An unanticipated surge in visits on the website of the Central Bank’s eNaira initiative has led to the sudden postponement of the launch of the apex bank’s digital currency dubbed “eNaira.” The surge led to a recalibration of the number of potential users, which the bank now believes could be ten times more than earlier expected soon after the launch. The bank, therefore, decided to postpone the launch in order to recheck and retest the robustness, safety, scalability and security of the eNaira system.
This is according to information disclosed to Nairametrics by sources close to the implementation of the initiative.
The Central bank’s eNaira was set to launch on the 1st of October, however, yesterday, 30th September 2021, the CBN spokesman, Mr Osita Nwanisobi disclosed in Abuja that the CBN decided to postpone the launch, which had been initially planned to coincide with the Independence Day anniversary.
Behind the postponement scene
According to our sources, the CBN was prepared to launch the eNaira on the 1st of October 2021, but a sustained surge in traffic on the website has required a reassessment of the system powering the digital currency.
The eNaira website recorded about 480,000 hits the first day it went live. The visits grew to over 1.7 million the next day and has averaged over 2.8 million hits daily since then. Apart from attracting hits, the website has also recorded a surge in usage with the time spent on the site generating content of over 80 GB daily. Nairametrics understands this required that the apex bank conduct another stress test on its systems to ensure it is capable of withstanding a further surge in traffic when they go live.
The apex bank seems to have learnt from the botched launch of Obamacare which was coincidentally launched on the 1st of October 2013. Back then, the website was unable to consistently handle 500 users at once in the testing phase, and tests failed with 2,000 users over a three-day period, according to a Reuters report at the time. Engineers conducted performance tests just before launch and the results pointed to capacity issues that could affect a smooth experience on the launch date. Yet they proceeded, embarrassing President Obama.
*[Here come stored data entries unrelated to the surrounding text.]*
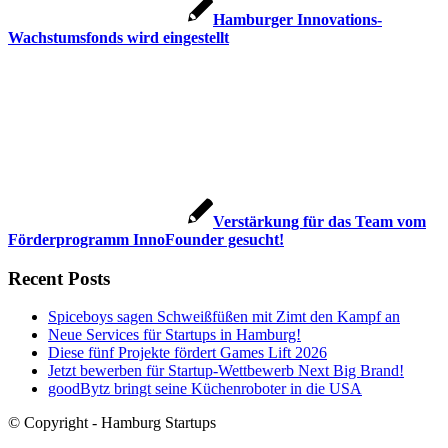
Hamburger Innovations-
Wachstumsfonds wird eingestellt
Verstärkung für das Team vom
Förderprogramm InnoFounder gesucht!
Recent Posts
Spiceboys sagen Schweißfüßen mit Zimt den Kampf an
Neue Services für Startups in Hamburg!
Diese fünf Projekte fördert Games Lift 2026
Jetzt bewerben für Startup-Wettbewerb Next Big Brand!
goodBytz bringt seine Küchenroboter in die USA
© Copyright - Hamburg Startups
To sidestep a similar fate, Nigeria’s central bank decided to postpone the launch until they have assurances that their system has the right capacity to withstand a surge in visits.
eNaira treated as high priority
Nairametrics also understands the apex bank is taking the launch very seriously and would ensure a successful launch. There are over 12 directors and 75 staff of the apex bank directly involved in ensuring the digital currency is successfully launched. The team is camped out at a secure location working day and night to ensure everything goes hitch-free.
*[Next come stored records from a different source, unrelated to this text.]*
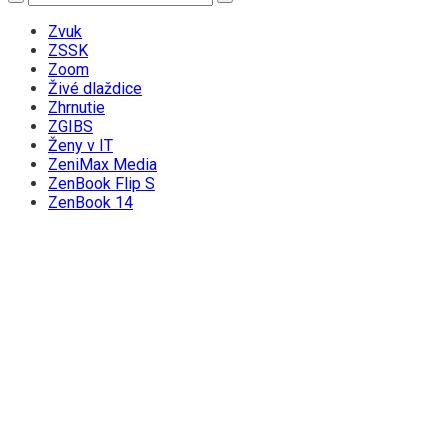
Zvuk
ZSSK
Zoom
Živé dlaždice
Zhrnutie
ZGIBS
Ženy v IT
ZeniMax Media
ZenBook Flip S
ZenBook 14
Our sources also reveal money had already been printed for the launch and wallets already active with selected users who are directly involved in the launch.
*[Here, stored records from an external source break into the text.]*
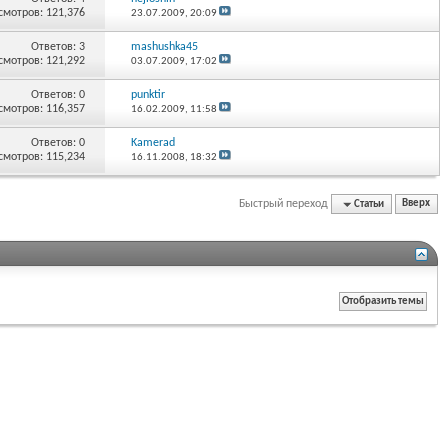
смотров: 121,376
23.07.2009,
20:09
Ответов:
3
mashushka45
смотров: 121,292
03.07.2009,
17:02
Ответов:
0
punktir
смотров: 116,357
16.02.2009,
11:58
Ответов:
0
Kamerad
смотров: 115,234
16.11.2008,
18:32
Быстрый переход
Статьи
Вверх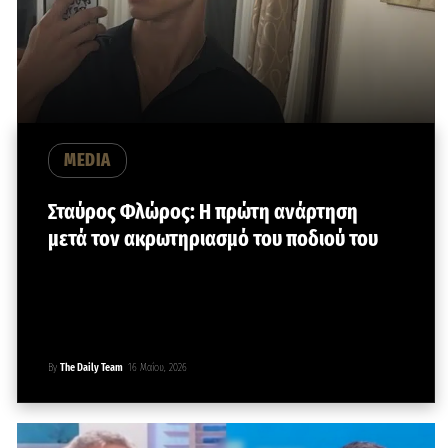
MEDIA
Σταύρος Φλώρος: Η πρώτη ανάρτηση
μετά τον ακρωτηριασμό του ποδιού του
By
The Daily Team
16 Μαΐου, 2026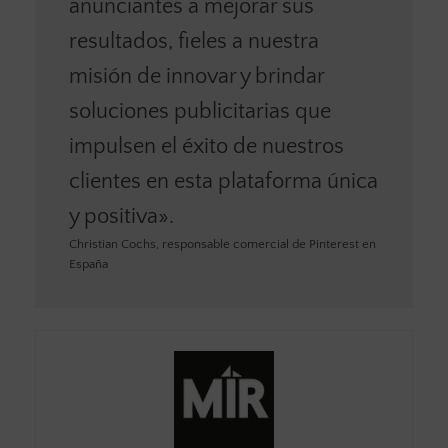
anunciantes a mejorar sus
resultados, fieles a nuestra
misión de innovar y brindar
soluciones publicitarias que
impulsen el éxito de nuestros
clientes en esta plataforma única
y positiva».
Christian Cochs, responsable comercial de Pinterest en
España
CBN’s digital currency initiative will make Nigeria the first country in Africa to launch a digital currency when it happens. The apex bank believes this initiative will deepen financial inclusion, bringing tens of millions of Nigerians into the banking system. The initiative is also expected to help assess the supply and velocity of money, and test the transmission effect of government stimulus programs in the economy.
In case you missed it
Nairametrics reported yesterday, September 30, 2021, that the CBN’s Director of Communication, Mr Osita Nwanisobi announced a postponement of the launch of Nigeria’s digital currency, the eNaira previously scheduled to hold on October 1, 2021.
“The CBN took the decision to postpone the launch, which had been initially planned to coincide with the Independence anniversary, in deference to the mood of national rededication to the collective dream of One Nigeria,” Nwanisobi noted in a statement.
Assuring that there is no cause for concern, he stated that the CBN and other partners are dedicated to ensuring a smooth process that benefits customers in general, particularly those in rural regions and the unbanked.